生乳生産量、引き続き減少
デーリー・オーストラリア(DA)によると、2022年8月の生乳生産量は、主産地での多雨や全州での労働力不足、生産コストの増加などから65万8094キロリットル(67万7837トン相当、前年同月比5.9%減)とやや減少した(図1)。対前年同月比がマイナスとなるのは9カ月連続
(注1)となる。
この結果、22/23年度(7〜8月)の累計生乳生産量は、前年同期比6.6%減の122万8294キロリットル(126万5143トン相当)とかなりの程度減少した。
(注1)『畜産の情報』2022年10月号「21/22年度の生乳生産量、前年度よりやや減少」では「13カ月連続で減少」と報じたが、DAが22年7月の生乳生産量公表に併せて、21/22年度の毎月の生乳生産量を修正したことに伴い修正。
22/23年度の生乳生産量についてDAは、22年9月時点では、「横ばい」と昨年度(約855万キロリットル<881万トン相当>)と同程度と予測している。しかし本年10月、主要酪農地帯である豪州東部のビクトリア州やニューサウスウェールズ(NSW)州では洪水が散発しており、現地報道によると、牧草への被害のみならず、集乳や乳業工場の稼働にも影響が出ているという。10月は豪州の生乳生産がピークを迎える時期だけに、今後の生乳生産量への影響が懸念される。
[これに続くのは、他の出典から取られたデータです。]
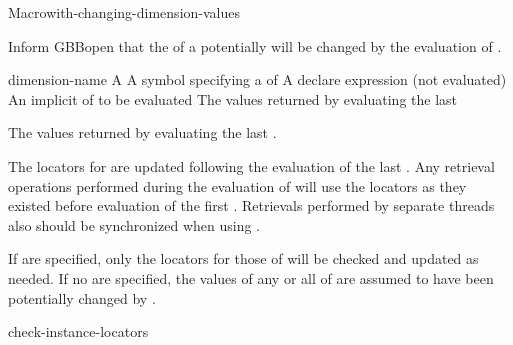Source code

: \documentclass[10pt,twoside,english,pdftex]{article}
\begin{document}

\begin{functiondoc}{Macro}{with-changing-dimension-values}%
  {
    }
%
  
\fnsyntax

\fnpurpose Inform GBBopen that the  of a
 potentially will be changed by the evaluation of
.

\fnpackage {}

\fnmodule {}

\fnargs
\begin{args}{dimension-name}
 A 
 A symbol specifying a  of
\arg[declaration] A declare expression (not evaluated)
\arg[forms] An implicit  of  to be evaluated
\arg[results] The values returned by evaluating the last 
\end{args}

\fnreturns The values returned by evaluating the last .

\fndescription
%
The locators for  are updated following the evaluation of
the last .  Any retrieval operations performed during the evaluation
of  will use the  locators as they
existed before evaluation of the first .  Retrievals performed by
separate threads also should be synchronized when using
.

If  are specified, only the locators for those
 of  will be checked and updated as
needed. If no  are specified, the values of any
or all  of  are assumed to have
been potentially changed by .

\begin{alsos}{check-instance-locators}
\end{alsos}


\end{functiondoc}
\end{document}
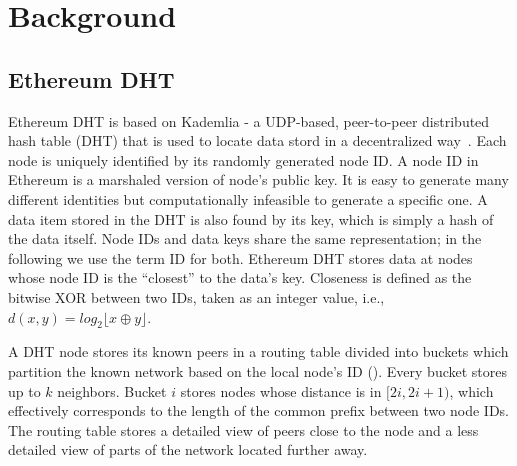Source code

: 
\section{Background}
\label{sec:background}


\subsection{Ethereum DHT}
Ethereum DHT is based on Kademlia - a UDP-based, peer-to-peer distributed hash table (DHT) that is used to locate data stord in a decentralized way~\cite{maymounkov2002kademlia}. Each node is uniquely identified by its randomly generated node ID. A node ID in Ethereum is a marshaled version of node's public key. It is easy to generate many different identities but computationally infeasible to generate a specific one. A data item stored in the DHT is also found by its key, which is simply a hash of the data itself. Node IDs and data keys share the same representation; in the following we use the term ID for both.
Ethereum DHT stores data at nodes whose node ID is the “closest” to the data’s key. Closeness is defined as the bitwise XOR between two IDs, taken as an integer value, i.e.,$d(x, y) = \textit{log}_2 \lfloor x \oplus y \rfloor$.


A DHT node stores its known peers in a routing table divided into buckets which partition the known network based on the local node’s ID (). Every bucket stores up to $k$ neighbors. Bucket $i$ stores nodes whose distance is in $[2i, 2i+1)$, which effectively corresponds to the length of the common prefix between two node IDs. The routing table stores a detailed view of peers close to the node and a less detailed view of parts of the network located further away.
10月26日現在の報道によると、豪州は10月としては記録的な降水量になると予測されており、NSW州では、すでに推定1億9200万豪ドル(186億円:1豪ドル=97.05円
(注2))に上る農作物被害が発生しているという。オランダの農協系金融機関ラボバンクは、洪水被害により、同国内の食品価格が全国的に高騰する恐れがあると警告している。
(注2)三菱UFJリサーチ&コンサルティング株式会社「月末・月中平均の為替相場」の2022年10月末TTS相場。
主要乳製品輸出、一部品目に復調の兆しか
DAが発表した2022年8月の主要乳製品4品目の輸出量は、品目別に大きく異なる動きを見せた(表、図2)。
脱脂粉乳は、タイなどアジア向けの減少を受けて大幅に減少したのに対し、全粉乳はアラブ首長国連邦やインドネシア向けなどの好調を受け大幅に増加した。バターおよびバターオイルは、中国をはじめとするアジア向けの減少が響き、かなり大きく減少した。チーズは、輸出先シェア第1位の日本向けの増加などを受けてかなり大きく増加した。